Ivana Karhanová: Let’s end today’s podcast with a little technology window. You mentioned at the beginning that, of course, technology could help with data governance. So what should companies go after, or what should they be interested in about technology? Probably not just writing Word and which role is responsible for which data, but I suppose it’s much more sophisticated.

Mirek Umlauf: Well, that’s a nice example because when you write something by hand, it’s usually out of date by the next day. For starters, it’s good to make an overview, a spreadsheet, of what my systems are. With the size of the company, I need to have a systematic approach to having a registry of applications and systems. Historically, there have been some tools for that, but they mostly looked at the fact that there was a system, but they didn’t really look at the content, and from a data governance perspective, it’s important what data is there, what it looks like, whether it’s protected.

Ivana Karhanová: Just knowing what a record means.

Mirek Umlauf: What is the meaning of the data in the system. It’s one thing to know what data is there and then what happens to it next, where it overflows. There are tools for that today.

Ivana Karhanová: That means some monitoring.
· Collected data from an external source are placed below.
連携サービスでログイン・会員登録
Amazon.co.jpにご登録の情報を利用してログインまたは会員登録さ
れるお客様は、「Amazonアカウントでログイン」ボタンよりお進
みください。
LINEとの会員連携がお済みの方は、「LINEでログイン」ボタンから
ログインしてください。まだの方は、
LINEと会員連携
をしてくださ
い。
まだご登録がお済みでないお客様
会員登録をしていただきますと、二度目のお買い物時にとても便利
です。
Mirek Umlauf: Maybe I wouldn’t call it monitoring exactly, but yes, knowing that there is data in system A and then some of it flows to system B, and something happens to it there. And then it goes into, for example, a data warehouse. That kind of visibility is good to have, even how the data flow somewhere and how it’s protected. Those three steps address data, data in motion, and data in use. This is what I should know as a company. There are technologies today that help automate this because if we were to do an exercise in any company and document this, I’m going to have exactly a spreadsheet that will be out of date in a week. And we all know that people don’t like to fill out spreadsheets, they have a lot of other work to do, and at the same time, you can’t do anything else with spreadsheets like that. You just see them. So we’ve approached this because we’ve deployed technology that – to oversimplify – knows about every system because it’s connected to it somehow. It can see what data is in there, and it can automate, do profiling, and detect if there’s sensitive personal data. So suddenly, we can see in that mass of database systems. We can prioritize: hey, so these are all places with really sensitive data. And at the same time, we can classify the data or the places and say, hey, this is probably where the data shouldn’t be, or we can see that there’s personal data, but it’s not protected somehow.

Ivana Karhanová: Does that mean that it also visualizes the journey of that data through the company?

Mirek Umlauf: That’s absolutely the ultimate goal, to show this visually. And, not only within the company, but I would like to show this to customers one day: look, you bought a product here, there’s this record of it, this is how it flowed through our systems, and one day it will disappear from here. So, I think that every company should have that goal, that all the data that customers entrust to it not just show to themselves, but show it to them if they’re serious about it.

Ivana Karhanová: So that’s the last question. Do you know any company that shows it to customers like that?

Mirek Umlauf: I don’t know yet, because I know that all companies have a problem seeing how the data is flowing, what is happening with the data. A company can show it in isolation within a system, but within the whole company, especially when it’s big, it’s a huge challenge. But I think that’s the way it should be. Today, the technology exists to do that – automation, hence the data governance platform. We need to automate it because an order is not made. Order is maintained. We need that order to be maintained, but keep telling people: keep order, that doesn’t work either. So that’s why the technology that.

Ivana Karhanová: It keeps order for them.

Mirek Umlauf: It helps to keep order, or it shows them: look, you have some data here, it’s not mapped, maybe it’s not secure, do something. This needs to be automated to scale.

Ivana Karhanová: Says Mirek Umlauf, Chief Data Officer at Avast. Thanks for joining today’s podcast. See you sometime.

Mirek Umlauf: Thank you for having me.